# WHAT THE TASK ASKS:
In the entries below, find the line with "Digitized H&E-stained section" and the line with "- review note". Reproduce those two lines and every line between them exactly, and nothing more.

# AVAILABLE DATA:
^^^^^^^^^^^^^^^^

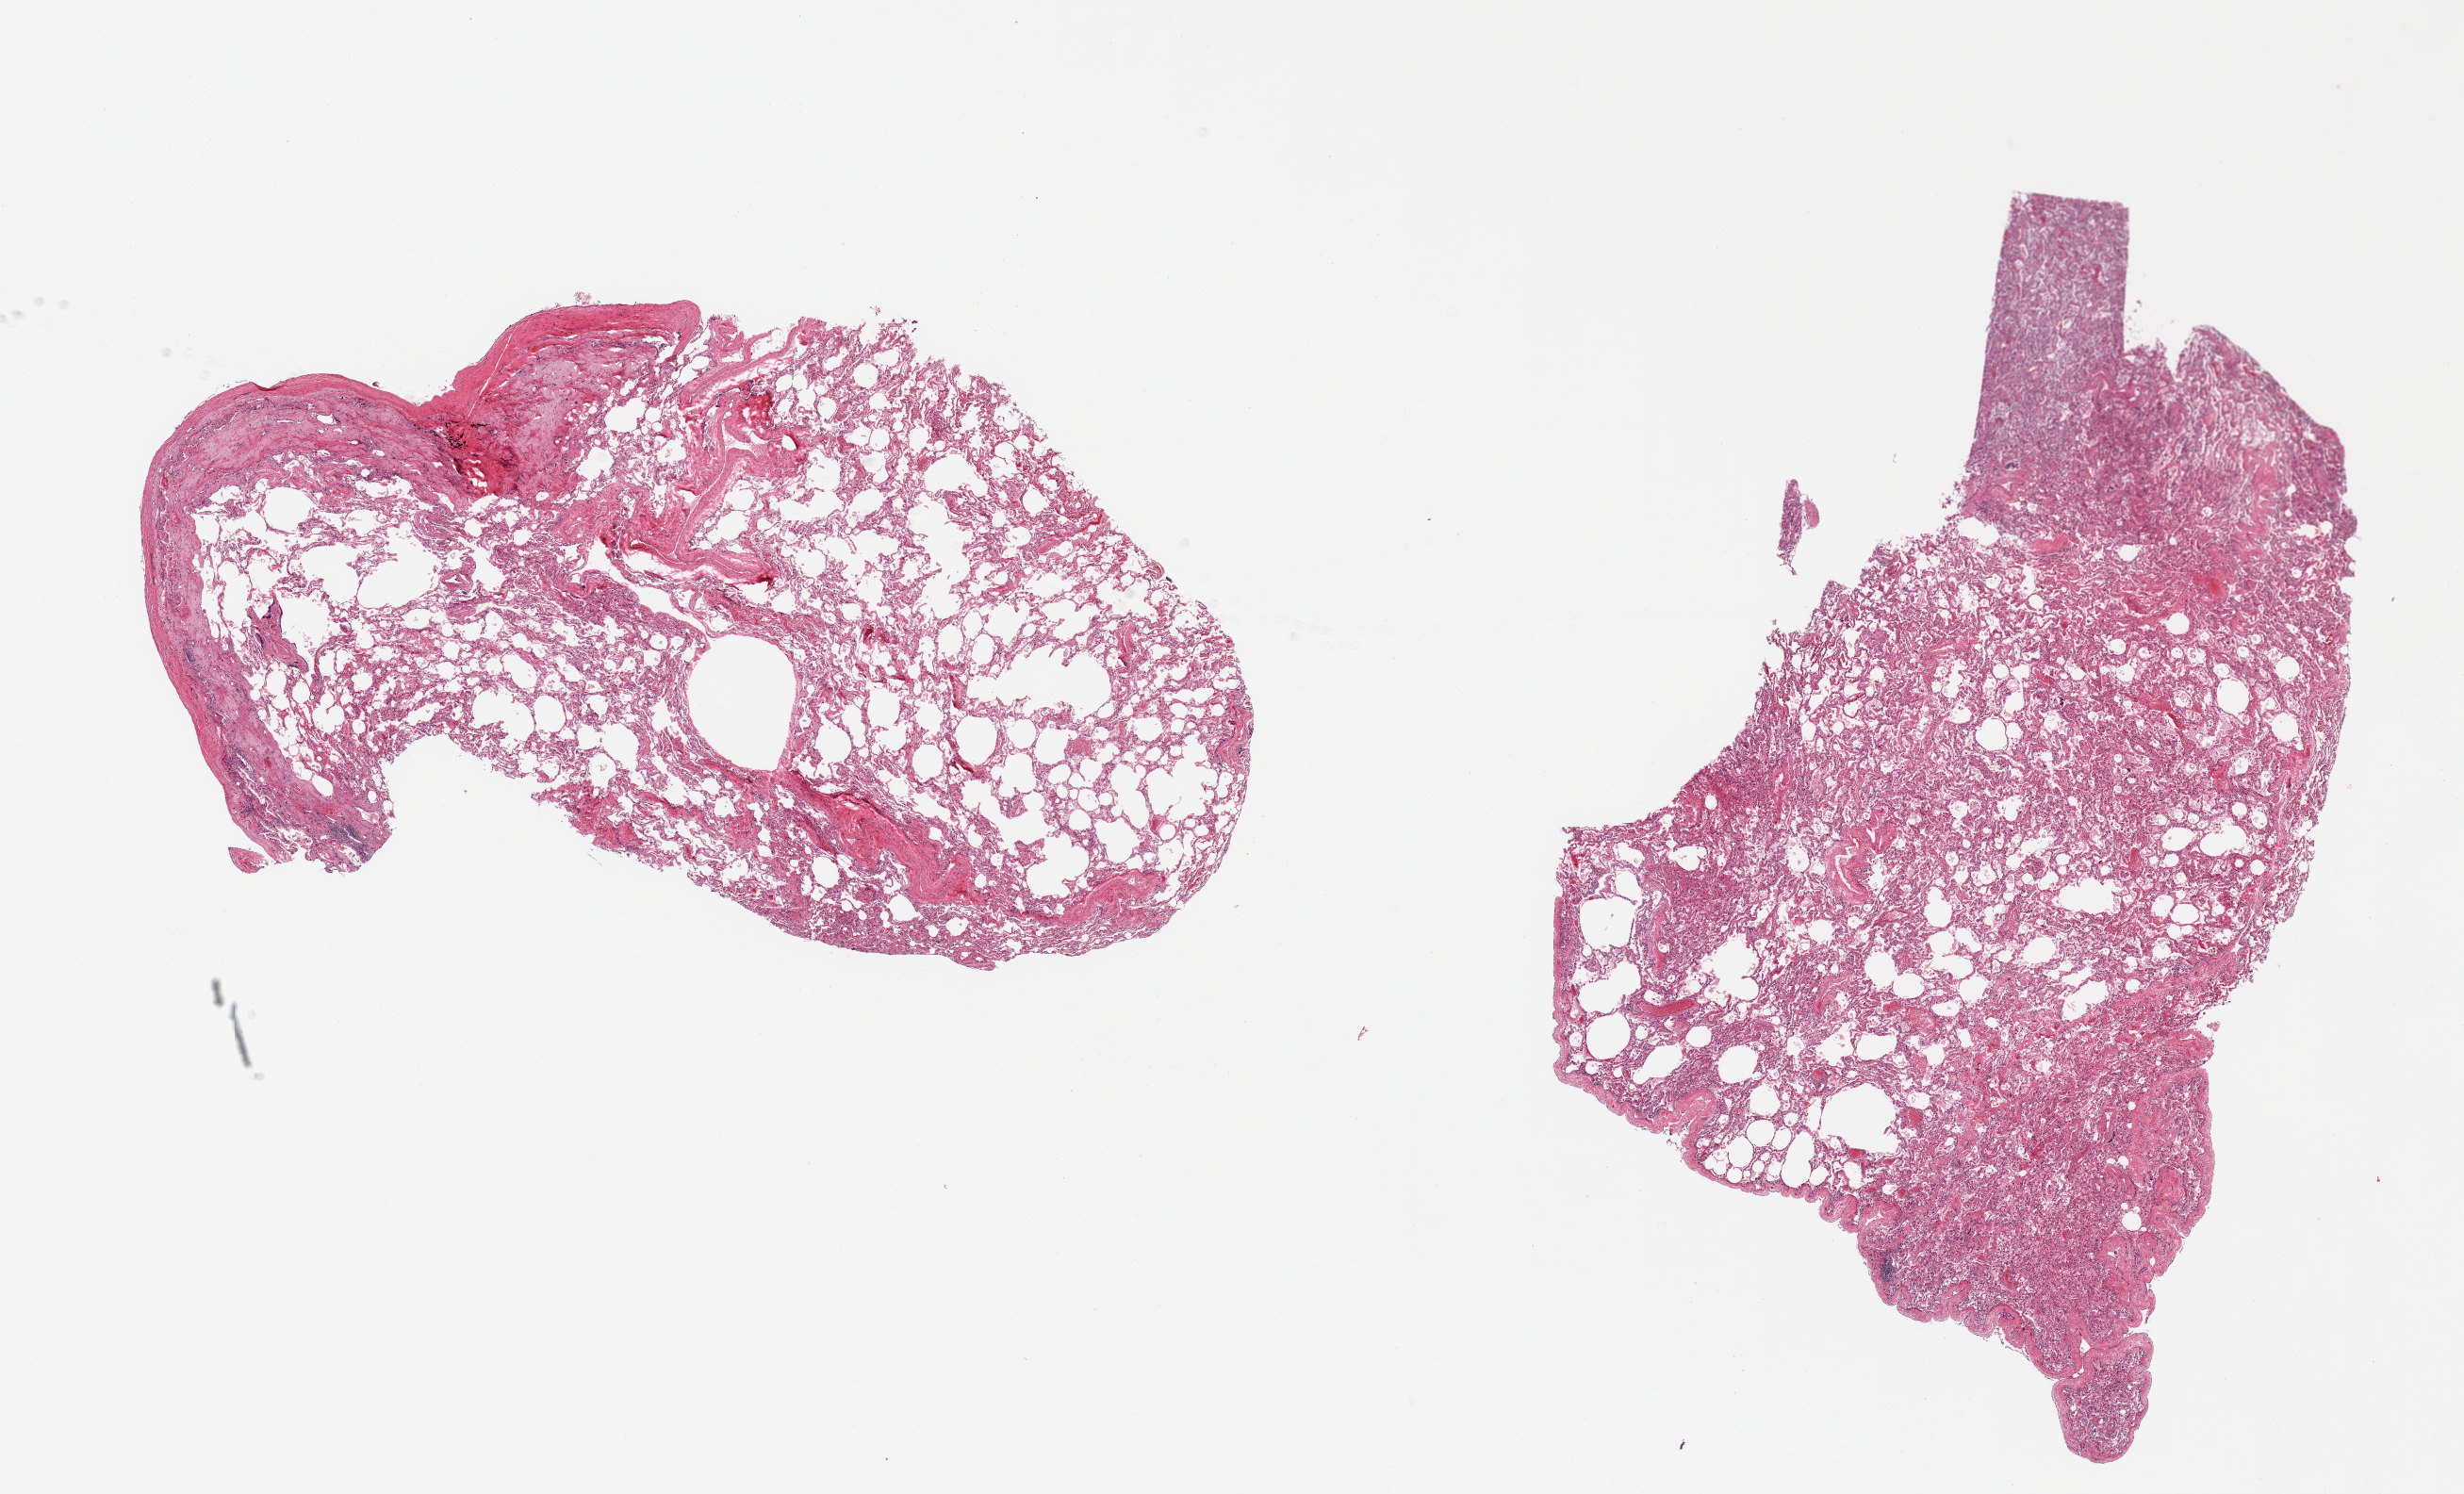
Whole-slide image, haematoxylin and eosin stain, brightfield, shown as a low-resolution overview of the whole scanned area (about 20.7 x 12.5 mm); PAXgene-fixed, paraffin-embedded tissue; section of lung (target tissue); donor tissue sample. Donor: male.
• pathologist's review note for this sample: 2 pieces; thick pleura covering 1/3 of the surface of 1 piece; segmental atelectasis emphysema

^^^^^^^^^^^^^^^^

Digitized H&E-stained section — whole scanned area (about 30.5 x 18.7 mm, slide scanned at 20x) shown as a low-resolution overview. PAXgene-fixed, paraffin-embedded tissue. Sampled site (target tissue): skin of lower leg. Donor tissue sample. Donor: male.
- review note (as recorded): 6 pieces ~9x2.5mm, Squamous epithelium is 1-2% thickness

^^^^^^^^^^^^^^^^

# EXPECTED OUTPUT:
Digitized H&E-stained section — whole scanned area (about 30.5 x 18.7 mm, slide scanned at 20x) shown as a low-resolution overview. PAXgene-fixed, paraffin-embedded tissue. Sampled site (target tissue): skin of lower leg. Donor tissue sample. Donor: male.
- review note (as recorded): 6 pieces ~9x2.5mm, Squamous epithelium is 1-2% thickness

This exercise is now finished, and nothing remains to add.